I checked /proc/sys/pci/devices to confirm that the interface is running on numa_node 0.  ‘lscpu’ shows that cpus 0-7 are one node 0, socket 0, and cpus 8-15 are on node 1, socket 0.  I figured having the 16 RSS queues on the same socket is probably better than having them bounce around.

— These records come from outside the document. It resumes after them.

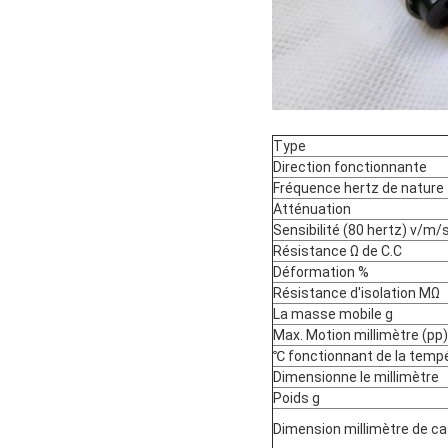
Type
Direction fonctionnante
Fréquence hertz de nature
Atténuation
Sensibilité (80 hertz) v/m/
Résistance Ω de C.C
Déformation %
Résistance d'isolation MΩ
La masse mobile g
Max. Motion millimètre (pp)
℃ fonctionnant de la temp
Dimensionne le millimètre
Poids g
Dimension millimètre de c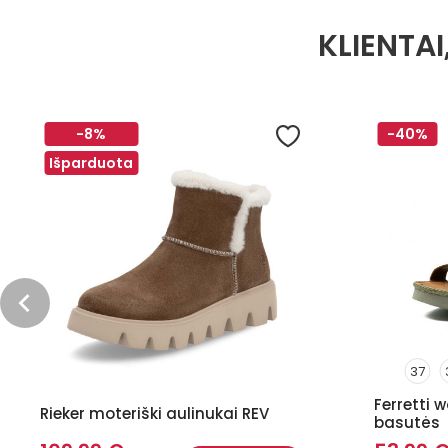
KLIENTAI
-8%
-40%
Išparduota
37
Ferretti 
Rieker moteriški aulinukai REV
basutės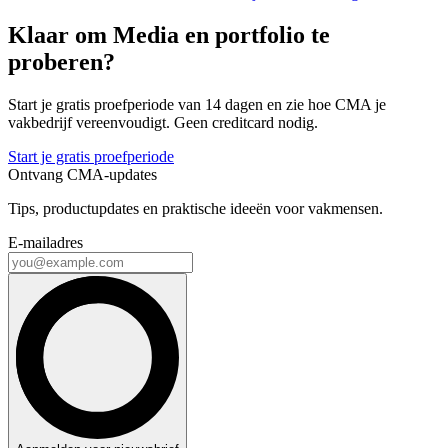
Klaar om Media en portfolio te
proberen?
Start je gratis proefperiode van 14 dagen en zie hoe CMA je
vakbedrijf vereenvoudigt. Geen creditcard nodig.
Start je gratis proefperiode
Ontvang CMA-updates
Tips, productupdates en praktische ideeën voor vakmensen.
E-mailadres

I’ve disabled a bunch of the ixgbe offloading stuff:

ethtool -K eth3 rx off

ethtool -K eth3 tx off

ethtool -K eth3 sg off

ethtool -K eth3 tso off

ethtool -K eth3 gso off

ethtool -K eth3 gro off

ethtool -K eth3 lro off

ethtool -K eth3 rxvlan off

ethtool -K eth3 txvlan off

ethtool -K eth3 ntuple off

ethtool -K eth3 rxhash off

ethtool -K eth3 rx 32768

I’ve also tuned the stack, per recommendations from SANS:

net.ipv4.tcp_timestamps = 0

net.ipv4.tcp_sack = 0

net.ipv4.tcp_rmem = 10000000 10000000 10000000

net.ipv4.tcp_wmem = 10000000 10000000 10000000

net.ipv4.tcp_mem = 10000000 10000000 10000000

net.core.rmem_max = 134217728

net.core.wmem_max = 134217728

net.core.netdev_max_backlog = 250000

The node.cfg looks like this:
















I have a license for ZC, and if I change the interface from eth3 to zc:eth3, it will spawn up 16 workers, but only one of them is receiving any traffic.  I’m assuming that it is looking at zc:eth3 at 0 only.   Netstats proves that out.   If I run pfcount –I zc at eth3, it will show me that I’m receiving ~1gbp/s of traffic on the interface and not dropping anything.

Am I missing something obvious?  I saw many threads about disabling hyper threading, but that seems specific to intel processors – I’m running AMD operterons with their own hyper transport stuff which doesn’t create virtual cpus.